At activity 2040, the delivery mechanism can be withdrawn from the mesh tube when the mesh tube has been filled to the desired level. At activity 2050, the proximate end of the mesh tube can be closed and/or sealed. Alternatively, the filled tube can be attached to a second tube in a process called sleeving, in which one tube overlaps the other by about 2 to 4 feet, thereby effectively extending the length of the first tube. If needed, the two tubes can be attached together using, for example, twist ties, zip ties, or the like. Then the filling process can continue. Additional tubes can be further attached to form a continuous tube of any desired length.

It should be understood that the preceding is merely a detailed description of one or more exemplary embodiments of this invention and that numerous changes to the disclosed embodiments can be made in accordance with the disclosure herein without departing from the spirit or scope of the invention. The preceding description, therefore, is not meant to limit the scope of the invention. Rather, the scope of the invention is to be determined only by the appended claims, every element of which can be replaced by any one of numerous equivalent alternatives without departing from the spirit or scope of the invention, only some of which equivalent alternatives are disclosed in the specification.

Claims

1. A method for pneumatically forming an erosion control device comprising: closing a distal end of a mesh tube formed from a mesh material having a opening size of between approximately 0.125 inches and approximately 0.5 inches, a ratio of a length of the mesh tube to a diameter of the mesh tube greater than 40, an external surface of said mesh tube formed by said mesh material;inserting a pneumatic blower hose into an open proximate end of the mesh tube;pneumatically discharging a filling from the pneumatic blower hose into the mesh tube;withdrawing the pneumatic blower hose from the mesh tube; andclosing the open proximate end of the mesh tube.

2. The method of claim 1, wherein said filling includes mulch.

3. The method of claim 1, wherein said filling includes wood shavings.

4. The method of claim 1, wherein said filling includes gravel.

5. The method of claim 1, wherein said filling includes wood chips.

6. The method of claim 1, wherein said filling includes bark.

7. The method of claim 1, wherein said filling includes hay.

8. The method of claim 1, wherein said filling includes leaves.

9. The method of claim 1, wherein said filling includes wood pellets.

10. The method of claim 1, wherein said filling includes bamboo.

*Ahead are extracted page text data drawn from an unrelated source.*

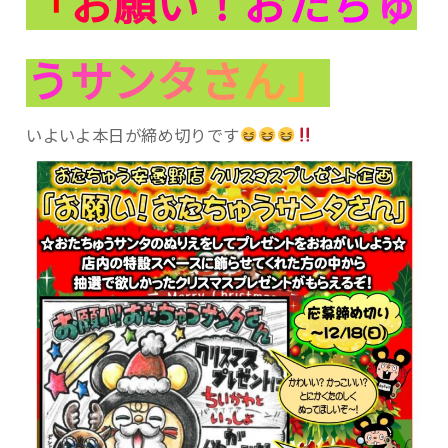
「
お
願
い
！
お
た
ち
ゅ
う
サ
ン
タ
さ
ん
」
いよいよ本日が締め切りです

11. The method of claim 1, wherein said filling includes palm wastes.

12. The method of claim 1, wherein said filling includes palm leaves.

13. The method of claim 1, wherein said filling includes wool.

14. The method of claim 1, wherein said filling includes hair.

15. The method of claim 1, wherein said filling includes sugar cane bagasse.

16. The method of claim 1, wherein said filling includes jute.

17. The method of claim 1, wherein said filling includes hulls.

18. The method of claim 1, wherein said filling includes flocculants.

19. The method of claim 1, wherein said filling includes chemical binders.

20. The method of claim 1, wherein said filling includes a water absorbent.

21. A method for pneumatically forming an erosion control device comprising: pneumatically discharging a filling from a blower hose into a first mesh tube, the first mesh tube formed from a mesh material having a opening size of between approximately 0.125 inches and approximately 0.5 inches, a ratio of a length of the first mesh tube to a diameter of the first mesh tube greater than 40, an external surface of said mesh tube formed by said mesh material.

22. The method of claim 21, further comprising: inserting said blower hose into an open proximate end of the first mesh tube.